What a slick was to make the keyway
Mr. Pete, do you think this technique would work in general for a non-through bore? I have a need to make an adapter for the output end of a harmonic drive transmission (~1-3/4" long by 7/8" diameter shaft with keyway) to a couple different ends (1" x 8 TPI, 5/8" smooth). I'll put a set screw or two on the shaft, which may be enough to hold for what will probably be a low torque interface, but would like to have some amount of keyway if at all possible.
is the depth of the key way measured from the center line of the hole to the edge of the key way or is it from the shoulder of the key way where the cutter first touches the hole.
thanks for the great videos
Pete, interesting how you have the rear toolholder set screw hanging half a diameter off the rear of the tool bit. It does appear it would hold better axially that way. You essentially have a shaper there - I guess that in some instances it might help to have a clapper, but certainly not for cutting buttery zinc!
It occurs to me that you could cut gear teeth in that manner if you could grind a cutter with the proper profile - much simpler than buying a cutter which are expensive and come in so many varieties. Just grind the cutter to match the cutter with one of its less-worn mates. Or can you buy inserts ready made? Hard to stop writing and look it up youtube is quite prone to lock up if I go to my browser on my iPad - requires a hard reboot to work properly and that also erases what I’ve written.
Excellent Video!
Thank you Sir.. great content
I didn't catch it if it was thrown; is the width of the parting tool the same as the required key way width? Or could one just reset the height of the tool and make multiple cuts?
Also when using the second parting tool to try to level the cutting tool, I can see that the top surface of the tool becomes level but isn't the narrow face of the tool now tilting down same amount as it would have tilted if no spacer was used? i. e. it just tilts in the opposite direction? It still was close enough to do the job. In any case, it is an excellent video and taught me ĺot. Thanks for all your great videos.
Excellent video, thanks
Good job done thanks for the tips!
Thank you for watching
Fantastic, I need to cut a slot and don't have a slitting saw, this will be perfect I do think.
+Wooley689 Band saw? often on non aircraft it is acceptable to use even a .06 wide saw blade when the print says .08. Many designs of food machinery, custom prototype stuff is designed with a standard where an engineer uses as a type of default width for slitting clamps and things. often is ok to change a little to get the job done. just get an ok first to cover you backside if you think about deviating. As said though. No deviation for Aerospace.

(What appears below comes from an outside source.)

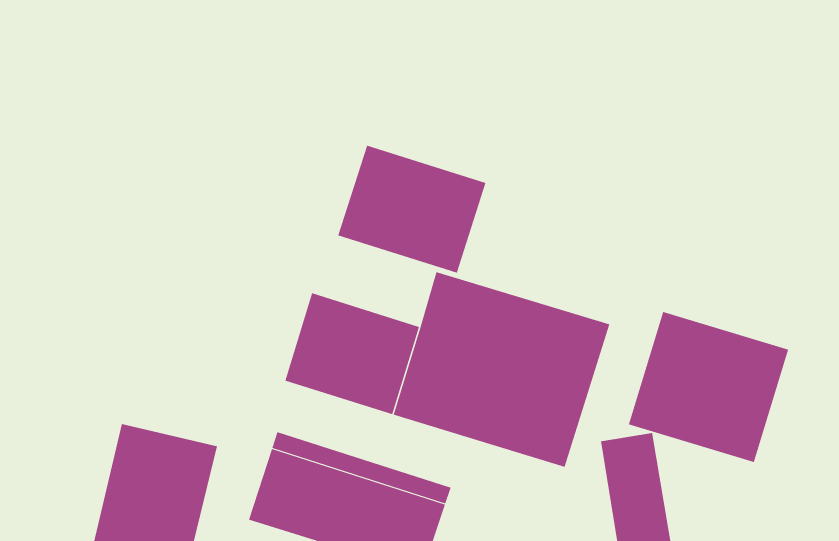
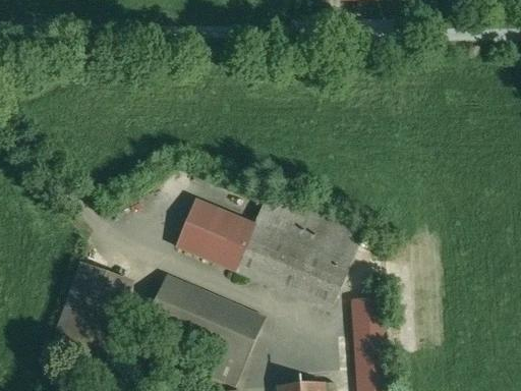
building: [338,145,486,273] -> none
building: [628,311,789,463] -> none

Thank you. I have an application for this with a 5/32 keyway
These are readily available off the shelf of a company I know of... they will also make the tooling suit the lead angle of a worm or a spiral bevel gear but these are for CNC really...
Martin Altria thanks--did not know that
It's all about the angle... ie tangency to the line of cut....
www.revtool.eu/en/contacts.html
I speak to Daniela Greco
Hi, Any chance for a "walk through" on the making of a Gib strip. I am currently restoring an Elliott Juniormil I would like to undertake the project by scraping it in. Great video as always. keep 'em commin.